All of that nearly sounds like a contradiction in a film that immediately makes itself noted for its extreme rigor. Pace is dilated to an almost maddening level, dialogue is diluted in time (though never in substance), and for a movie that moves so glacially, it’s boiling under its surface. The soundscape is so crispy that every rattling sound is heard, the camera is never entirely static, the lighting is constantly unnerving: it’s a movie that contrasts its apparent dullness with a perennial horror undertone. The characters can be seen from different perspectives: we can see through their eyes, or we can see them through someone/something else’s eyes, in a world that offers beauty and peril at the same time.
Like April is a month of contrasts, April is a movie of contrasts: the childbirth sequence is taken from a real birth operation, so much so that it is, of course, scarily graphic, but the sequence of an abortion performed by Nina is filmed off camera, only punctuated by the sounds of the girl who’s receiving it; it can be terrifying as it can be beautiful.
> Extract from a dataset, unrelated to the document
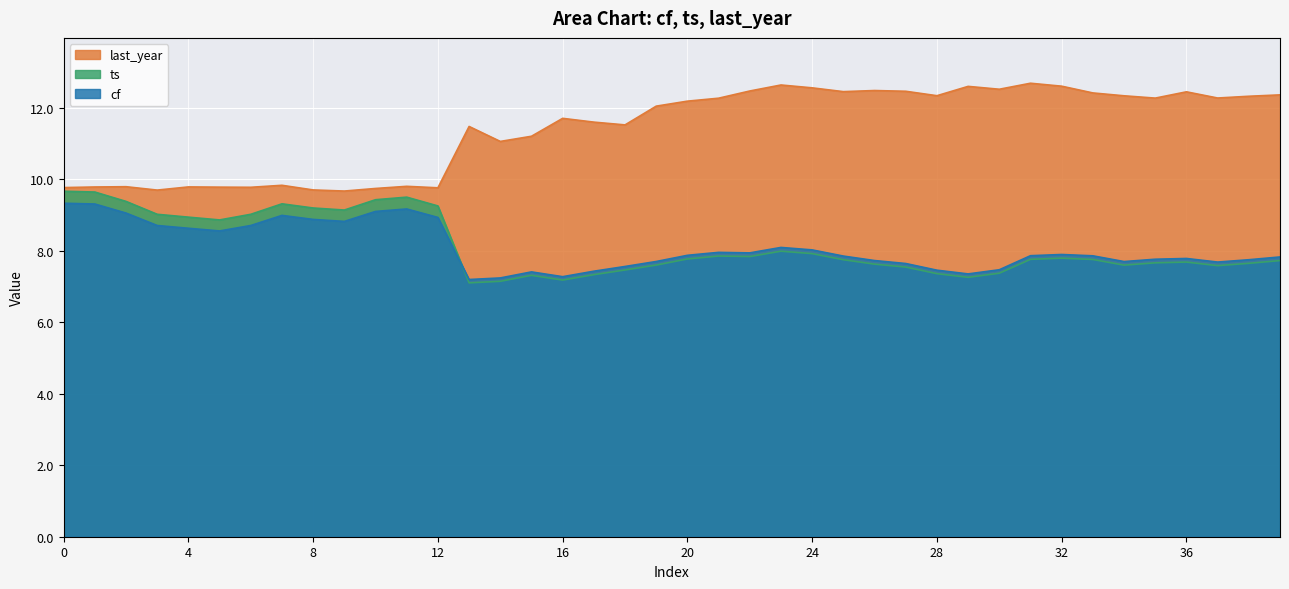

Reading left to right, extract all data points from this chart.

cf: 0=9.3	1=9.3	2=9.1	3=8.7	4=8.6	5=8.6	6=8.7	7=9.0	8=8.9	9=8.8	10=9.1	11=9.2	12=8.9	13=7.2	14=7.2	15=7.4	16=7.3	17=7.4	18=7.6	19=7.7	20=7.9	21=8.0	22=7.9	23=8.1	24=8.0	25=7.8	26=7.7	27=7.6	28=7.5	29=7.4	30=7.5	31=7.9	32=7.9	33=7.9	34=7.7	35=7.8	36=7.8	37=7.7	38=7.7	39=7.8
ts: 0=9.7	1=9.6	2=9.4	3=9.0	4=8.9	5=8.9	6=9.0	7=9.3	8=9.2	9=9.1	10=9.4	11=9.5	12=9.3	13=7.1	14=7.1	15=7.3	16=7.2	17=7.3	18=7.5	19=7.6	20=7.8	21=7.9	22=7.8	23=8.0	24=7.9	25=7.7	26=7.6	27=7.5	28=7.4	29=7.3	30=7.4	31=7.8	32=7.8	33=7.8	34=7.6	35=7.7	36=7.7	37=7.6	38=7.6	39=7.7
last_year: 0=9.8	1=9.8	2=9.8	3=9.7	4=9.8	5=9.8	6=9.8	7=9.8	8=9.7	9=9.7	10=9.7	11=9.8	12=9.8	13=11.5	14=11.1	15=11.2	16=11.7	17=11.6	18=11.5	19=12.0	20=12.2	21=12.3	22=12.5	23=12.6	24=12.6	25=12.4	26=12.5	27=12.5	28=12.3	29=12.6	30=12.5	31=12.7	32=12.6	33=12.4	34=12.3	35=12.3	36=12.4	37=12.3	38=12.3	39=12.4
It is a movie that almost rejects dialogue: in Kulumbegashvili, actions define a person.
It’s a dangerous world out there. Family is supposed to protect us, but it doesn’t; the state is supposed to support us, but it doesn’t; nature can be both splendor and horror. And yet, in a way, it’s a strangely poetic world. The viewer is left in awe of it, with very long takes that allow to be looked at as if they are actual paintings, tableaux vivants of sorts. There is the chance to absorb them, assimilate them, study them, in a way enter them: for a movie so emotionally desperate and detached, it’s incredibly immersive.
At the end of it, the viewer is left stunned, silent and overwhelmed. It’s a 136-minute movie that is both parse and rich, literal and enigmatic. For two hours we’re in the company of Nina, we are Nina, and we are in the company of her soul, with, justifiably, as many questions at the end as we had at the beginning. Isn’t that the mark of a great film?
This review is from the 2024 Venice Film Festival where April world premiered in competition. There is no U.S. distribution at this time.